80th Anniversary of the On-to-Ottawa Trek and the Campaign for Unemployment Insurance

80th Anniversary of the On-to-Ottawa Trek and the Campaign for Unemployment Insurance

Eighty years ago, on July 1, 1935, millionaire Conservative Prime Minister, R. B. Bennett ordered the RCMP to crush the On-to-Ottawa Trek involving thousands of young unemployed men. (That is one of the stories I tell during my Protest, Strike and Rebellion walking tour in downtown Ottawa.)

The Trek brought together unemployed activists from hundreds of government-created and military-run ‘relief camps’ that housed single unemployed men engaged in manual labour in remote locations.

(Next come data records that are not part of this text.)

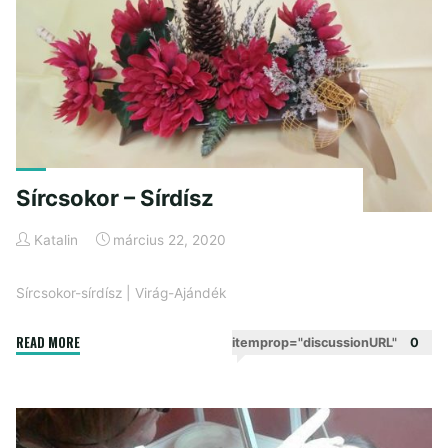
Sírcsokor – Sírdísz
Katalin
március 22, 2020
Sírcsokor-sírdísz
|
Virág-Ajándék
"Sírcsokor
READ MORE
itemprop="discussionURL"
0
–
Sírdísz"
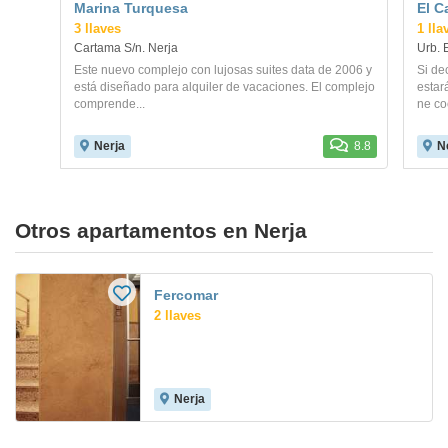
Marina Turquesa
El C
3 llaves
1 lla
Cartama S/n. Nerja
Urb. 
Este nuevo complejo con lujosas suites data de 2006 y
Si de
está diseñado para alquiler de vacaciones. El complejo
estar
comprende...
ne co
Nerja
8.8
N
Otros apartamentos en Nerja
Fercomar
2 llaves
Nerja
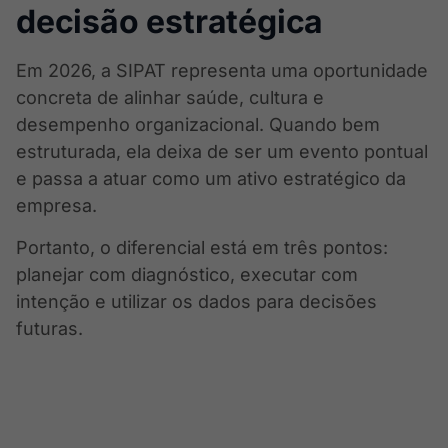
decisão estratégica
Em 2026, a SIPAT representa uma oportunidade
concreta de alinhar saúde, cultura e
desempenho organizacional. Quando bem
estruturada, ela deixa de ser um evento pontual
e passa a atuar como um ativo estratégico da
empresa.
Portanto, o diferencial está em três pontos:
planejar com diagnóstico, executar com
intenção e utilizar os dados para decisões
futuras.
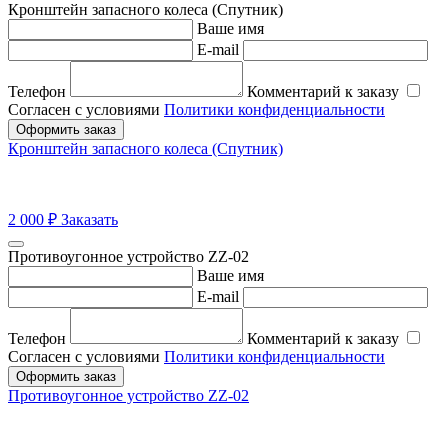
Кронштейн запасного колеса (Спутник)
Ваше имя
E-mail
Телефон
Комментарий к заказу
Согласен с условиями
Политики конфиденциальности
Оформить заказ
Кронштейн запасного колеса (Спутник)
2 000
₽
Заказать
Противоугонное устройство ZZ-02
Ваше имя
E-mail
Телефон
Комментарий к заказу
Согласен с условиями
Политики конфиденциальности
Оформить заказ
Противоугонное устройство ZZ-02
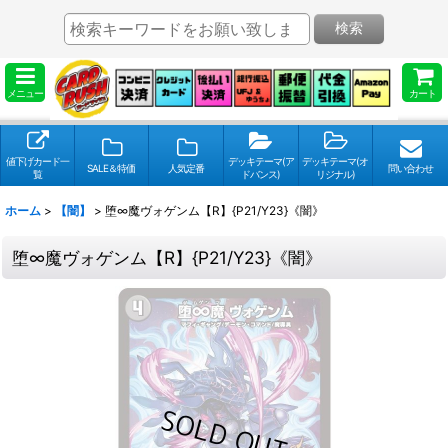
検索
メニュー
カート
値下げカード一
デッキテーマ(ア
デッキテーマ(オ
SALE＆特価
人気定番
問い合わせ
覧
ドバンス)
リジナル)
ホーム
>
【闇】
>
堕∞魔ヴォゲンム【R】{P21/Y23}《闇》
堕∞魔ヴォゲンム【R】{P21/Y23}《闇》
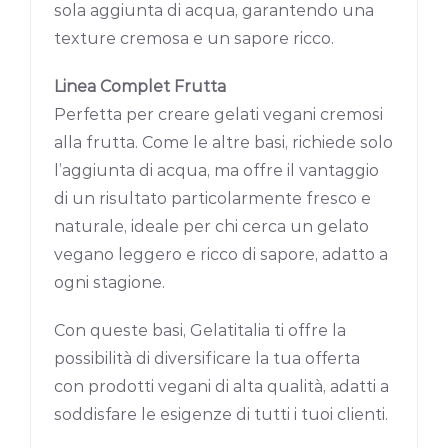
sola aggiunta di acqua, garantendo una
texture cremosa e un sapore ricco.
Linea Complet Frutta
Perfetta per creare gelati vegani cremosi
alla frutta. Come le altre basi, richiede solo
l’aggiunta di acqua, ma offre il vantaggio
di un risultato particolarmente fresco e
naturale, ideale per chi cerca un gelato
vegano leggero e ricco di sapore, adatto a
ogni stagione.
Con queste basi, Gelatitalia ti offre la
possibilità di diversificare la tua offerta
con prodotti vegani di alta qualità, adatti a
soddisfare le esigenze di tutti i tuoi clienti.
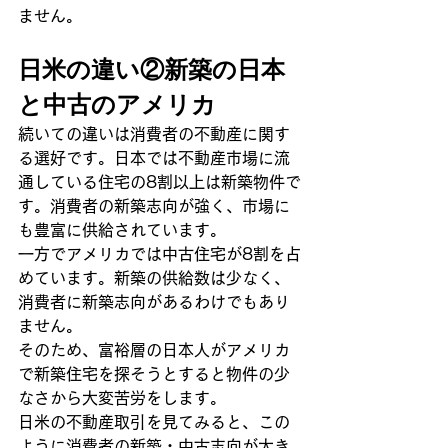
ません。
日米の違い②新築の日本
と中古のアメリカ
続いての違いは消費者の不動産に関す
る選好です。日本では不動産市場に流
通している住宅の8割以上は新築物件で
す。消費者の新築志向が強く、市場に
も豊富に供給されています。
一方でアメリカでは中古住宅が8割を占
めています。新築の供給数は少なく、
消費者に新築志向があるわけでもあり
ません。
そのため、富裕層の日本人がアメリカ
で新築住宅を探そうとすると物件の少
なさから大変苦労をします。
日米の不動産取引を見てみると、この
ように消費者の新築・中古志向が大き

After six years of the depression, 2,000 unemployed workers from the Communist Party-led Relief Camp Workers Union (RCWU) in British Columbia started a cross-country trip from Vancouver to Ottawa, campaigning for replacement of the relief camps by work, wages and an unemployment insurance program. Riding the rails and stopping in each city to explain their cause and rally support, participants in the On-to-Ottawa Trek were gaining public support with stop in their cross-country journey.

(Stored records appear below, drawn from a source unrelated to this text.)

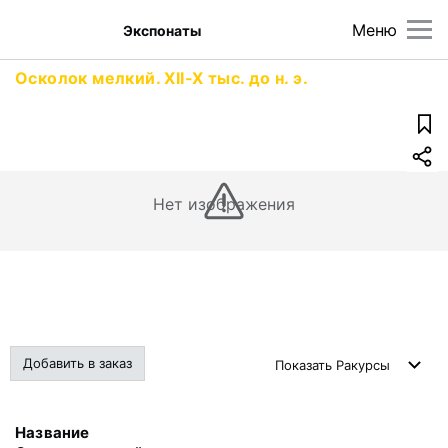
Меню
Экспонаты
Осколок мелкий. XII-X тыс. до н. э.
Нет изображения
Добавить в заказ
Показать
Ракурсы
Название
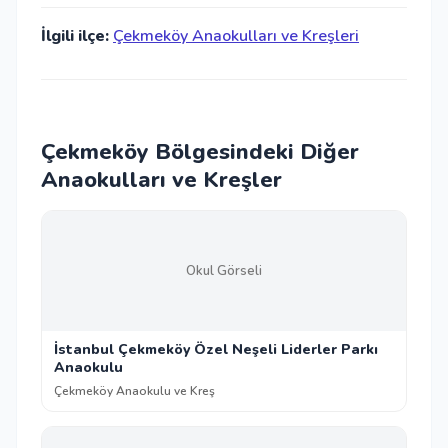
İlgili ilçe:
Çekmeköy Anaokulları ve Kreşleri
Çekmeköy Bölgesindeki Diğer
Anaokulları ve Kreşler
Okul Görseli
İstanbul Çekmeköy Özel Neşeli Liderler Parkı
Anaokulu
Çekmeköy Anaokulu ve Kreş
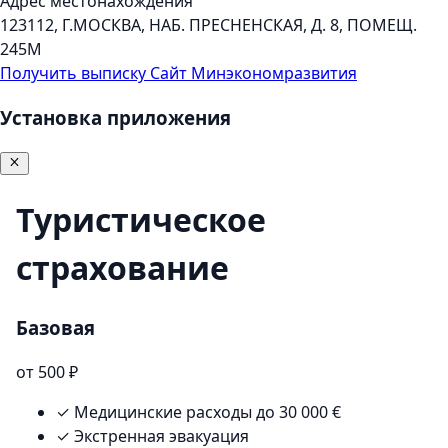
Адрес местонахождения
123112, Г.МОСКВА, НАБ. ПРЕСНЕНСКАЯ, Д. 8, ПОМЕЩ.
245М
Получить выписку
Сайт Минэкономразвития
Установка приложения
Туристическое
страхование
Базовая
от 500 ₽
✓
Медицинские расходы до 30 000 €
✓
Экстренная эвакуация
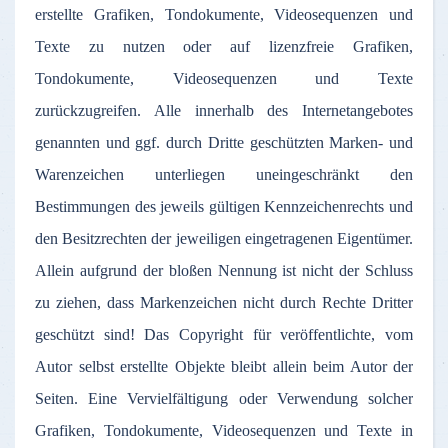
erstellte Grafiken, Tondokumente, Videosequenzen und
Texte zu nutzen oder auf lizenzfreie Grafiken,
Tondokumente, Videosequenzen und Texte
zurückzugreifen. Alle innerhalb des Internetangebotes
genannten und ggf. durch Dritte geschützten Marken- und
Warenzeichen unterliegen uneingeschränkt den
Bestimmungen des jeweils gültigen Kennzeichenrechts und
den Besitzrechten der jeweiligen eingetragenen Eigentümer.
Allein aufgrund der bloßen Nennung ist nicht der Schluss
zu ziehen, dass Markenzeichen nicht durch Rechte Dritter
geschützt sind! Das Copyright für veröffentlichte, vom
Autor selbst erstellte Objekte bleibt allein beim Autor der
Seiten. Eine Vervielfältigung oder Verwendung solcher
Grafiken, Tondokumente, Videosequenzen und Texte in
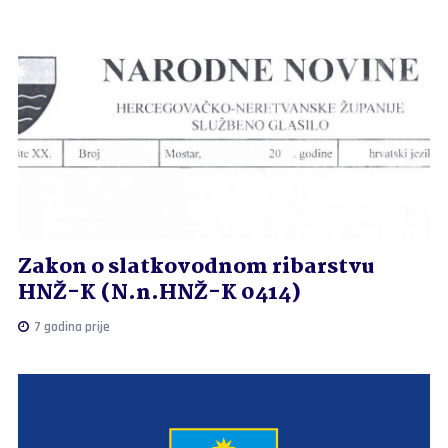
Zakon o slatkovodnom ribarstvu
HNŽ-K (N.n.HNŽ-K 0414)
7 godina prije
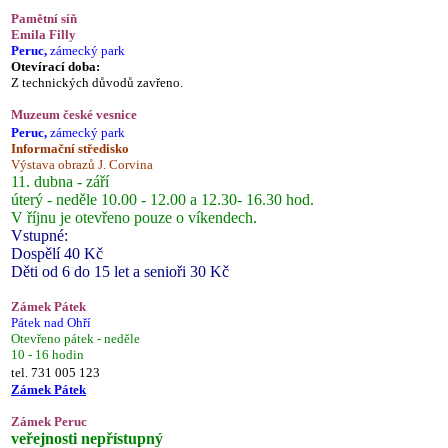
Pamětní síň
Emila Filly
Peruc,
zámecký park
Otevírací doba:
Z technických důvodů zavřeno.
Muzeum české vesnice
Peruc,
zámecký park
Informační středisko
Výstava obrazů J. Corvina
11. dubna - září
úterý - neděle 10.00 - 12.00 a 12.30- 16.30 hod.
V říjnu je otevřeno pouze o víkendech.
Vstupné:
Dospělí 40 Kč
Děti od 6 do 15 let a senioři 30 Kč
Zámek Pátek
Pátek nad Ohří
Otevřeno pátek - neděle
10 - 16 hodin
tel. 731 005 123
Zámek Pátek
Zámek Peruc
veřejnosti nepřístupný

In Regina, two members of the federal cabinet asked the Trekkers to send a small delegation to meet Bennett in Ottawa right away. The Trekkers elected RCWU leader Slim Evans and seven others to travel to Ottawa. When the delegation met the millionaire PM in his East Block office on June 22, it was merely the latest in a series of Ottawa meetings Bennett had held with representatives of unemployed organizations.

That June 1935 meeting is partly remembered for the heated exchanges between Bennett and the Trek leaders, and the PM’s unwillingness to change. It was also a delaying tactic by the Conservatives, buying enough time for the RCMP to plan their suppression of the movement. On July 1, 1935, the police attacked a peaceful outdoor meeting by the Trekkers in Regina, creating a ‘riot’ as Trekkers and citizens fought to defend themselves.

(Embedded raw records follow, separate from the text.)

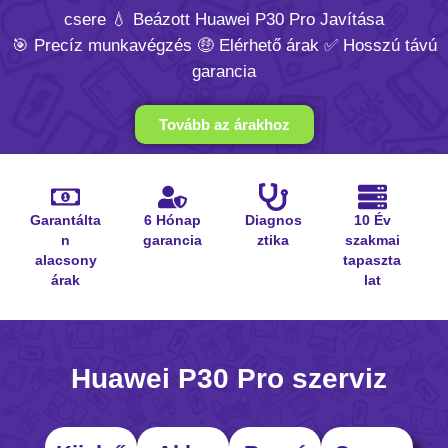
csere 💧 Beázott Huawei P30 Pro Javítása
🎯 Precíz munkavégzés 🤑 Elérhető árak ✅ Hosszú távú
garancia
Tovább az árakhoz
Garantálta
6 Hónap
Diagnos
10 Év
n
garancia
ztika
szakmai
alacsony
tapaszta
árak
lat
Huawei P30 Pro szerviz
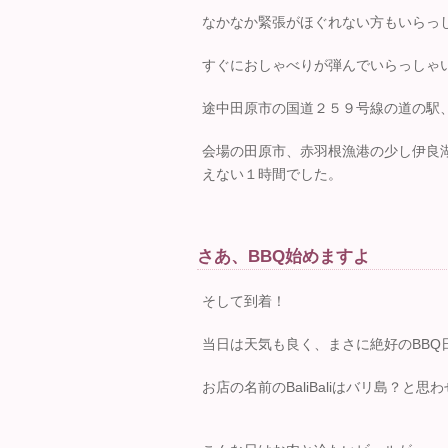
なかなか緊張がほぐれない方もいらっ
すぐにおしゃべりが弾んでいらっしゃ
途中田原市の国道２５９号線の道の駅
会場の田原市、赤羽根漁港の少し伊良
えない１時間でした。
さあ、BBQ始めますよ
そして到着！
当日は天気も良く、まさに絶好のBBQ
お店の名前のBaliBaliはバリ島？と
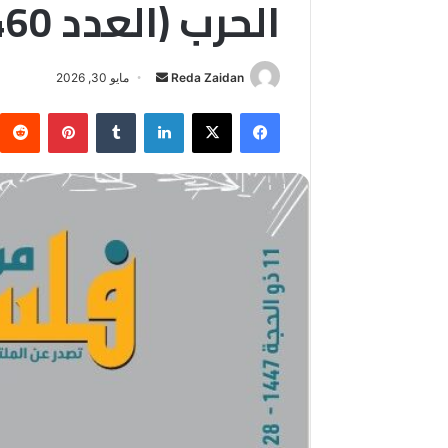
الحرب (العدد 460)
أرسل
Reda Zaidan
مايو 30, 2026
بريدا
فيسبوك
‫X
لينكدإن
بينتيريس
إلكترونيا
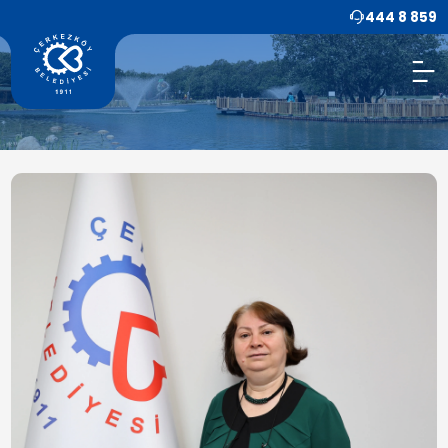
444 8 859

Appalled by Bennett’s transparent brutality, his government was devastated at the polls in October 1935. Much of what the Trekkers had campaigned for would be enacted by the next government in the years after 1935.

While there are several good accounts on the On-to Ottawa Trek available, few sources talk about the special role Ottawa played as the site of various national meetings and demonstrations organized by the depression-era unemployed workers movement.

Unemployed organizations used Ottawa for a large demonstration in 1931, a Workers Economic Conference in 1932, a National Congress on Unemployment in 1933, and a Workers Congress on Unemployment and Social Insurance in early 1935. In addition, after the On-to-Ottawa Trek was smashed in Regina, hundreds of unemployed workers from various smaller marches originating in Ontario did make it to Ottawa in July and August, 1935.